Coronavirus Study Results Raise Hope for Vaccines

Early data from trials of three potential coronavirus vaccines released on Monday, including a closely-watched candidate from Oxford University, increased confidence that a vaccine can train the immune system to recognize and fight COVID-19 without serious side effects, Reuters informed.

Whether any of these efforts will result in a safe and effective vaccine capable of protecting billions of people and ending the global pandemic is still far from clear. All will require much larger studies to prove they can prevent infection with the virus.

The vaccine, being developed by British drugmaker AstraZeneca along with Oxford University, induced an immune response in all study participants who received two doses without any worrisome side effects.

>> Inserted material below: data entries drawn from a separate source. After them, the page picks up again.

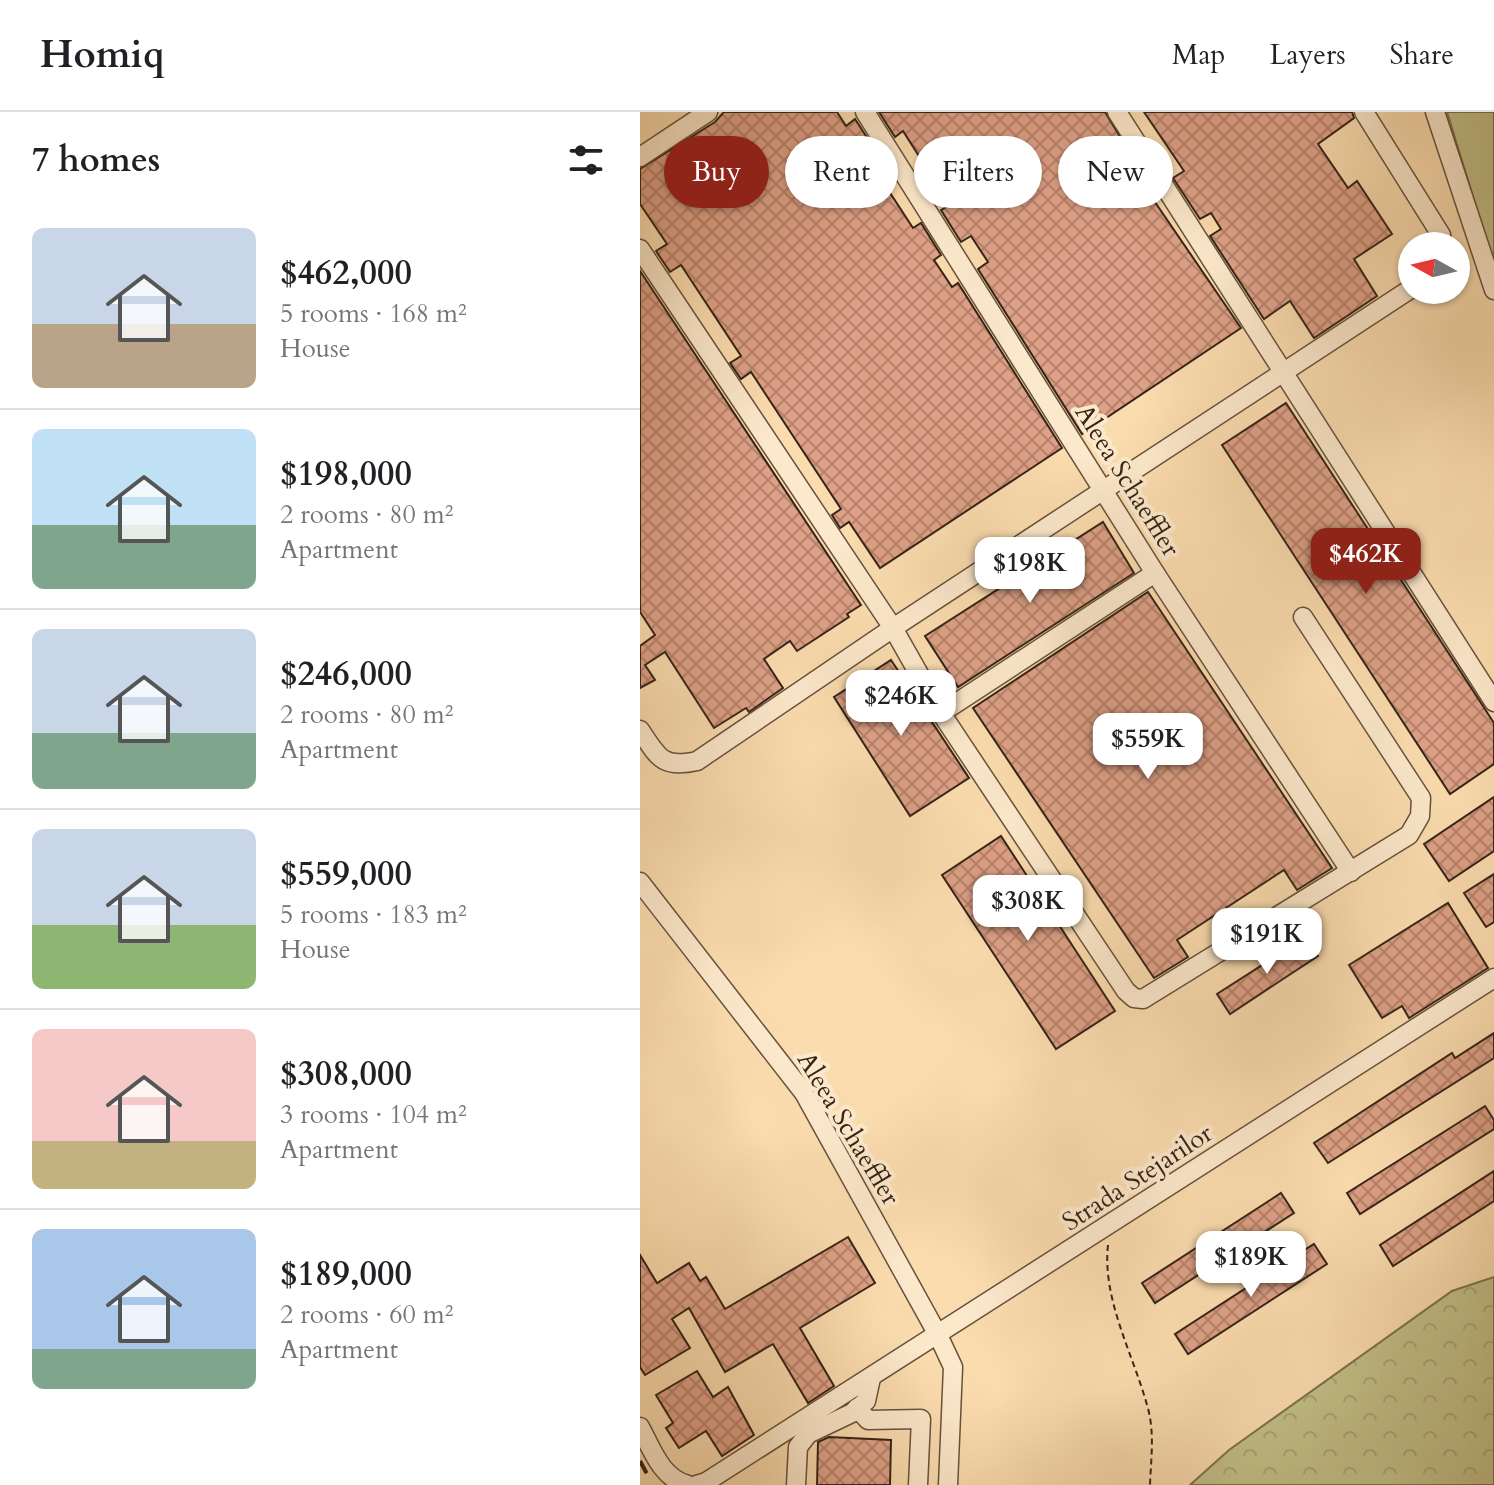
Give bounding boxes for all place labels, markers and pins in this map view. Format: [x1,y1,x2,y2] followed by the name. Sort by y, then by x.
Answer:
[1310,528,1422,596] pin: $462K
[974,537,1086,605] pin: $198K
[845,670,957,738] pin: $246K
[1092,713,1204,781] pin: $559K
[972,875,1084,943] pin: $308K
[1211,908,1323,976] pin: $191K
[1195,1231,1307,1299] pin: $189K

A coronavirus vaccine under development by CanSinoBiologics Inc and China’s military research unit likewise showed that it appears to be safe and induced an immune response in most of the 508 healthy volunteers aged 18 to 83 who got one dose of the vaccine, researchers reported.

Some 77% of study volunteers experienced fever, fatigue, headache or pain at the injection site not considered to be serious.

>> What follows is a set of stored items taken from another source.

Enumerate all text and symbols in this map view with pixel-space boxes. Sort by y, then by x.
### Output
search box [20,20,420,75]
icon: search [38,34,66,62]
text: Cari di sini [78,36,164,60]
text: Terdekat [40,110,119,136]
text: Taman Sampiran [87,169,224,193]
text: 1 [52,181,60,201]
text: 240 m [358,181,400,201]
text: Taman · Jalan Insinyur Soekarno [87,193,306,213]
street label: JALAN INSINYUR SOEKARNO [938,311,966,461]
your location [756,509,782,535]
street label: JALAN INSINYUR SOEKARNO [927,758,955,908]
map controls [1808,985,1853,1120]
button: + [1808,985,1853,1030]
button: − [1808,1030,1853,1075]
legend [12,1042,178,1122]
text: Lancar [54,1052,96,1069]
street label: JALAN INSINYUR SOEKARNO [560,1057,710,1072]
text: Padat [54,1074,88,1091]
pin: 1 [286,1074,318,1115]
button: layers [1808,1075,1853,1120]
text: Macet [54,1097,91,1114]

Both the AstraZeneca and CanSino vaccines use a harmless adenovirus to carry genetic material from the novel coronavirus into the body. Studies on both vaccines were published in the journal The Lancet.

“Overall, the results of both trials are broadly similar and promising,” Naor Bar-Zeev and William Moss, two vaccine experts from Johns Hopkins Bloomberg School of Public Health, wrote in a commentary in The Lancet.

However, the CanSino candidate again showed signs that people who had previously been exposed to the particular adenovirus in its vaccine had a reduced immune response.

Pre-existing immunity to the type of virus used to deliver the vaccine “is considered to be the biggest obstacle for the candidate … COVID-19 vaccine to overcome,” study authors wrote.

German biotech BioNTech and U.S. drugmaker Pfizer Inc, meanwhile, released details from a small study in Germany of a different type of vaccine that uses ribonucleic acid (RNA) – a chemical messenger that contains instructions for making proteins.

When injected into people, the vaccine instructs cells to make proteins that mimic the outer surface of the coronavirus. The body recognizes these as foreign invaders and mounts an immune response against the virus.

In the study of 60 healthy adults, which was not peer reviewed, the vaccine induced virus-neutralizing antibodies in those given two doses, a result that was in-line with a previous early-stage U.S. trial.

The burst of announcements followed publication last week of results of Moderna Inc’s vaccine trial in the New England Journal of Medicine, showing similarly promising early results, Reuters added.